## Requirement
Set down, please, exactly the lines below that run from the line with "middle dip: (935, 822)" to the line with "middle mcp: (1295, 863)", both lines included.

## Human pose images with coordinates
• • •
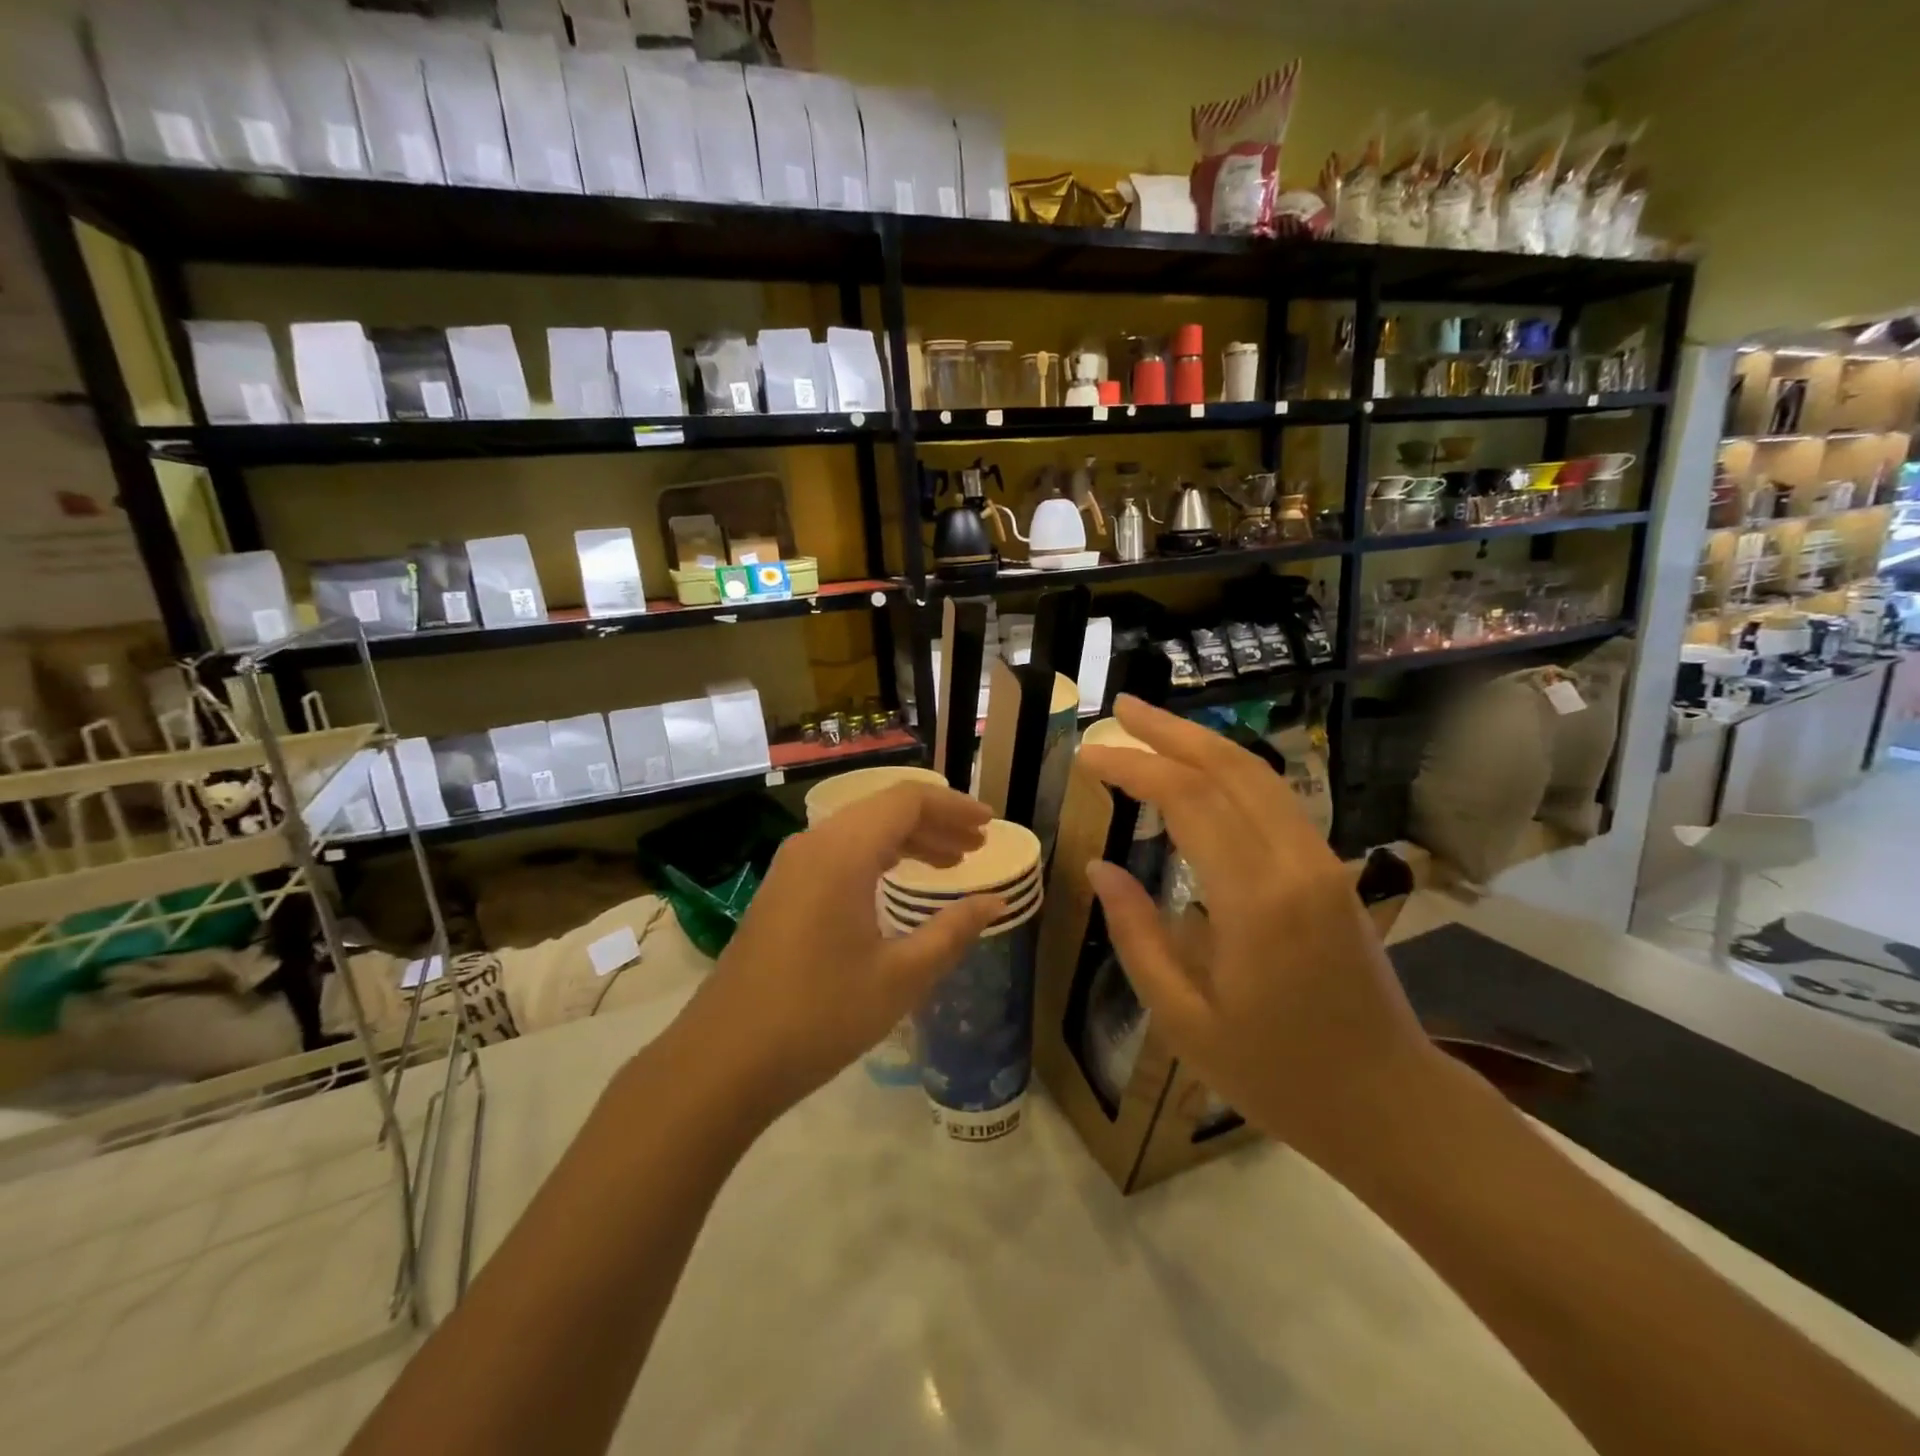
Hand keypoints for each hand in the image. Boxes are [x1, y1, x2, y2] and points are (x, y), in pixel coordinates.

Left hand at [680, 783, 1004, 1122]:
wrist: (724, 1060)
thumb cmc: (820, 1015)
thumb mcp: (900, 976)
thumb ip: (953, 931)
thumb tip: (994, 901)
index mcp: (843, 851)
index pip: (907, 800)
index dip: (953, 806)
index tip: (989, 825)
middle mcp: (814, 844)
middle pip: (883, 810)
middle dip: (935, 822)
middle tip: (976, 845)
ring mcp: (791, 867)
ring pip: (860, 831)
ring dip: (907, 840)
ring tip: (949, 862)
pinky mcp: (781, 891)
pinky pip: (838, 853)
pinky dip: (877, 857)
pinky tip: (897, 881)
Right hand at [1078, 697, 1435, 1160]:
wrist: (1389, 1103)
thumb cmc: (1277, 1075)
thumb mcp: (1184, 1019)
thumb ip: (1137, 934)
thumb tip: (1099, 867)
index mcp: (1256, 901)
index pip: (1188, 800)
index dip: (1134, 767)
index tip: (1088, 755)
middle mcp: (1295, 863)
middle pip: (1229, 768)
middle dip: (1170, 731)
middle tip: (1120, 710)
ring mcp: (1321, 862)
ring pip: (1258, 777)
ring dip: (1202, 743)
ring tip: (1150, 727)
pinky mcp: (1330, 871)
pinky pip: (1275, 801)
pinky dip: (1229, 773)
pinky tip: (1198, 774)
• • •
## Task response
middle dip: (935, 822)
middle tip: (976, 845)
ring mcp: (791, 867)
ring pip: (860, 831)
ring dip: (907, 840)
ring tip: (949, 862)
pinky mcp: (781, 891)
pinky pip: (838, 853)
pinky dip: (877, 857)
pinky tip: (897, 881)
Right hand at [1078, 697, 1435, 1160]:
wrist: (1389, 1103)
thumb cmc: (1277, 1075)
thumb mcp: (1184, 1019)
thumb ip: (1137, 934)
thumb tip: (1099, 867)
index mcp: (1256, 901)
index pip: (1188, 800)
index dip: (1134, 767)
index tip: (1088, 755)
middle mcp: (1295, 863)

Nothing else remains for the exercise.